Gostava que me recomendassem locais para praticar BTT nos arredores do Porto, de preferência em zonas de serra e estradas não asfaltadas.

Existem percursos definidos na região?

Já ouvi falar na serra de Santa Justa, em Valongo, vale a pena?


----------



## Tiagofsky (20 Jan 2009 às 22:06)

Boas frederico.  Pa, valongo já teve tempos melhores mas agora ultimamente andam os malucos das moto4 e motocross que infelizmente não têm muito respeito pelos betetistas...Tinhas a serra de Canelas em Gaia que tinha um percurso muito bom(inclusivamente tinha o percurso de uma das etapas da taça de portugal XC) mas também ta destruido...Sobram Paredes (Recarei), Santo Tirso na zona de São Martinho do Campo e Serra do Pilar(fronteira com Paços de Ferreira),e depois se quiseres monte sem ser serra tens Lavra (perto de Angeiras) que tem o gozo de se andar pelo meio de campos de milho e tem para lá uma pista de motocross com uns valentes duplos para descomprimir!


----------



## jopedru (28 Mar 2009 às 16:04)

frederico disse:


> Gostava que me recomendassem locais para praticar BTT nos arredores do Porto, de preferência em zonas de serra e estradas não asfaltadas.
> 
> Existem percursos definidos na região?
> 
> Já ouvi falar na serra de Santa Justa, em Valongo, vale a pena?



Boas, 

Quanto a Stª. Justa, vale a pena sim sr. mas depende muito da tua condição fisica e do teu nivel de praticante, Valongo exige um nivel fisico e e técnico muito elevado, pelo que se és iniciante no btt não te aconselho, muito menos tentares ir sozinho! Valongo é traiçoeiro!

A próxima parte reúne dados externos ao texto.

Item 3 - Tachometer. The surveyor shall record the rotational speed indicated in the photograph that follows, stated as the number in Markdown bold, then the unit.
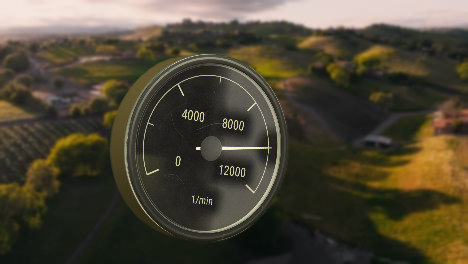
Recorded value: **10000** rpm
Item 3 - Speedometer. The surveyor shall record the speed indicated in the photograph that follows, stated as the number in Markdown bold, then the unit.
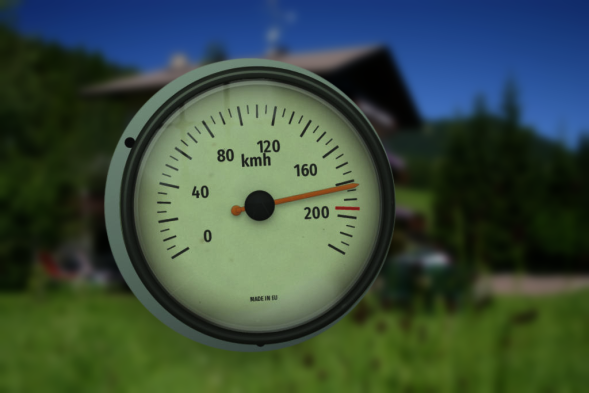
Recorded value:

Se és do Porto, há alguns grupos que se juntam por aqui e aproveitas para ganhar "calo".

dá uma vista de olhos aqui e aparece um destes domingos para experimentar, já agora em breve irei organizar um WorkShop de BTT precisamente para quem quer evoluir rápidamente neste desporto.

http://www.forumbtt.net/index.php/topic,37789.3275.html

O meu mail é : jopedru@hotmail.com


----------



## frederico (31 Mar 2009 às 01:05)

jopedru disse:


> Boas,
> 
> Quanto a Stª. Justa, vale a pena sim sr. mas depende muito da tua condição fisica e do teu nivel de praticante, Valongo exige um nivel fisico e e técnico muito elevado, pelo que se és iniciante no btt não te aconselho, muito menos tentares ir sozinho! Valongo é traiçoeiro!
> 
> ...



Hum agora este semestre nao sei se terei tempo para ir, tirar a carta, faculdade e queima, mas a partir de setembro estarei pronto! Já não faço BTT há alguns anos, quando tinha 13, 14, 15 anos fiz parte de um clube, depois o clube acabou e continuei a praticar sozinho até vir para a faculdade, portanto tenho bases mas nao tenho prática há algum tempo, tipo percursos de 40 ou 50 km em plena serra...


----------



## rufer (1 Abr 2009 às 11:28)

Boas pessoal.

Também gosto bastante de BTT. E já que está aqui este tópico, aproveito para perguntar, uma vez que não entendo nada, sobre um problema que estou a ter com a Bike. Afinar mudanças. Tenho 2 mudanças que saltam constantemente de uma para a outra. Como se faz? 

E aproveito tb, se alguém sabe, percursos para fazer em terra na zona de Benavente. Não conheço ainda muito bem a zona.

Obrigado e bons passeios.


----------